* PROBLEM TO WORK ON: Tally the lines in the records below that contain the word "does". Give only the number.

* Dataset records:
+++

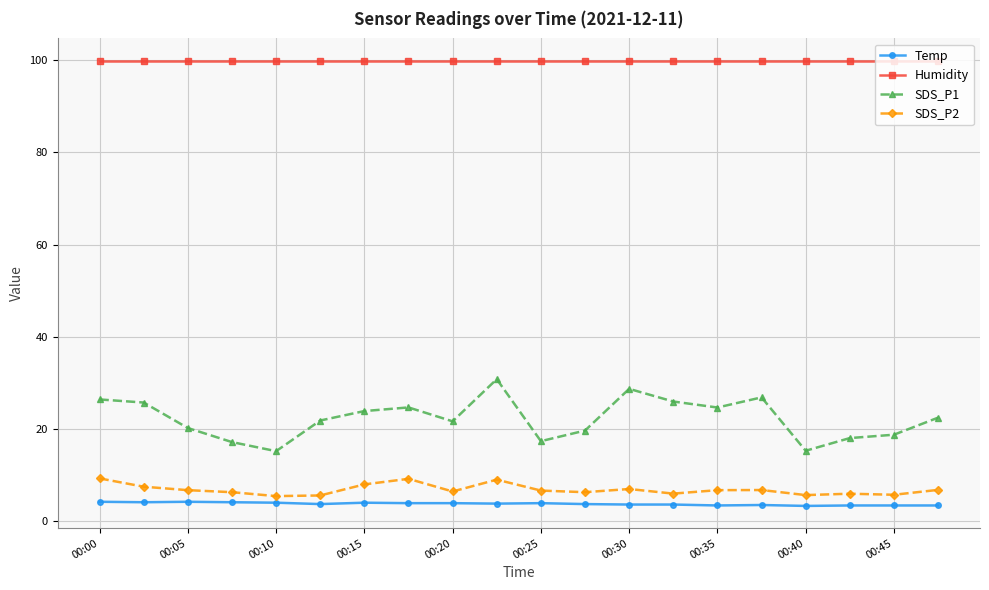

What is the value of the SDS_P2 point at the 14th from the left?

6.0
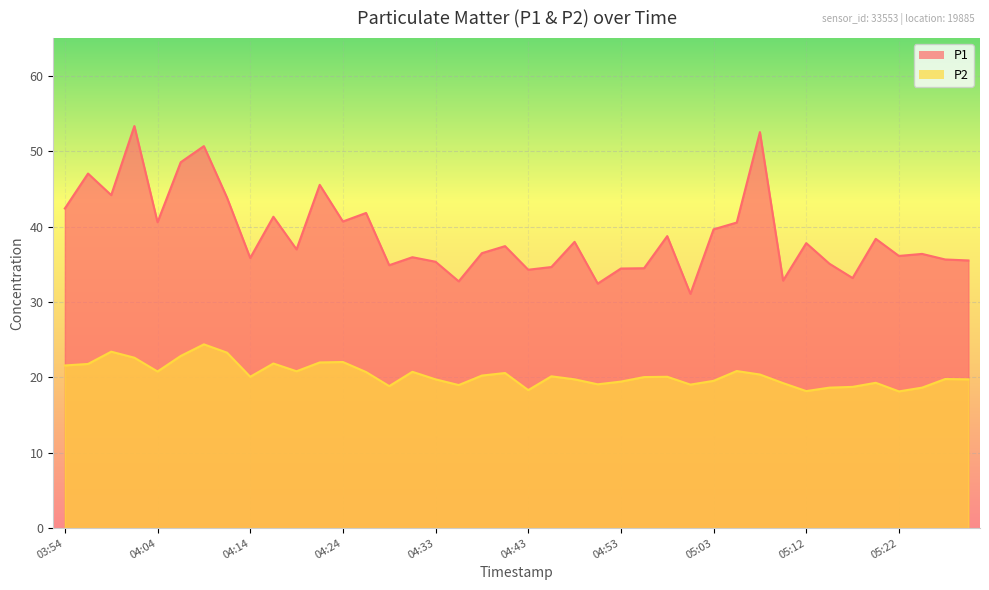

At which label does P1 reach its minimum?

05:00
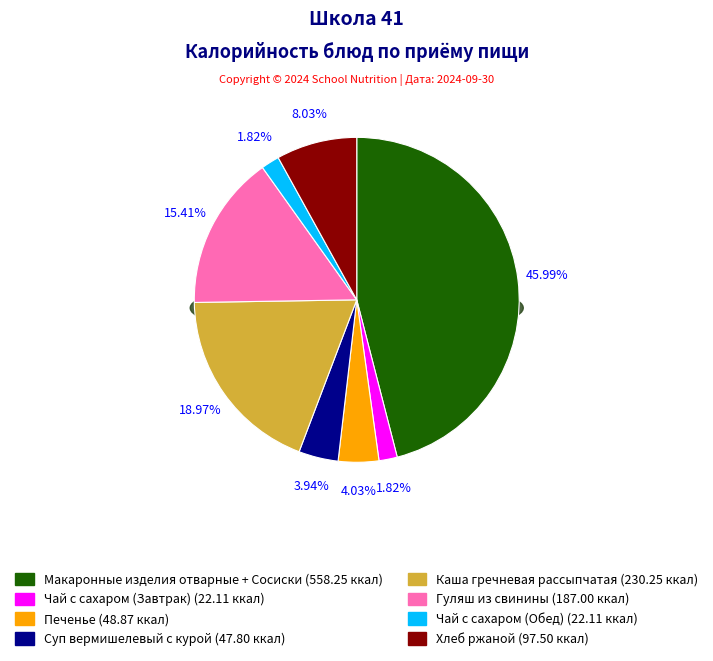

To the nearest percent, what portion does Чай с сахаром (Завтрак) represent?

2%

+++

* ANSWER SECTION: 2